It is time to get out the charm quilts for their photo session. I'm hoping to have digital pictures of all of my quilts soon. Charm quilts have had revivals a couple times. They started out more than a century ago and had a revival in the mid 1980's. Our local guild wanted to do a charm quilt so another lady and I started cutting my fabrics into kits of 3-1/2" squares and 5" squares. About halfway through she had family matters to attend to so I finished the cutting myself, about 880 different fabrics. I took the kits to the guild meeting hoping to sell some and one of the kits was used to make a charm quilt at the meeting. None of the kits sold! Now I was on a mission to show them what could be done with a kit. In 1981 an antique version of the quilt above was in the Quilt Engagement Calendar. In Jan. 1985 someone published an article in Quilters Newsletter Magazine telling how many light/med, light/dark, and med/dark combination squares you needed to make it . In 1986 started pairing squares, drawing the line diagonally, sewing on each side and cut the marked line. But now I had 2 of every combination and each fabric was supposed to appear only once. That is how the second quilt below was born,
from the other half of the pieced squares. There was a black and white drawing of this block in a Barbara Johannah book so I converted it to lt/med/dk so I could use the 3 value ranges. The top quilt has 864 different fabrics, the bottom one 936 different fabrics. I sold most of the kits. More tomorrow.
8 comments:
These quilts have totally charmed me! I like art quilts, but these traditional beauties are what made me want to quilt in the first place. You have such an eye for values and color placement. Thank you for sharing them, and again, your fabric stash amazes me.

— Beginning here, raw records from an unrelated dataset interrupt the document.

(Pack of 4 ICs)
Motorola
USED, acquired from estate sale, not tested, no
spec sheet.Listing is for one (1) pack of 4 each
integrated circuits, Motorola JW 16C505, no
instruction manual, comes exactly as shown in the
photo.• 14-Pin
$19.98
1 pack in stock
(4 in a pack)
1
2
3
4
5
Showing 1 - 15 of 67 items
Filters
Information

I love the first one. It has the 'feel' of an early ocean waves without the discordance.
I am sure these quilts sold many charm kits! I love both of them. Charm quilts are one of my favorite catagories of quilts - but then I've never met a "scrap" quilt that I didn't like.
Growing up did you like kaleidoscopes and did you spend hours studying those beautiful designs? I agree with Lc, your eye for values and color placement is awesome. Which brings to my mind Paula Nadelsterns work. You are right up there with her.
J~ MT
Zowie! These are terrific. Exhuberent Color, indeed!
I never tire of seeing your beautiful original quilts. These are both wonderful.
Wow, I like them both. My charm quilts have only been squares so far...
Both are amazing. And all those triangles! Your color sense is flawless.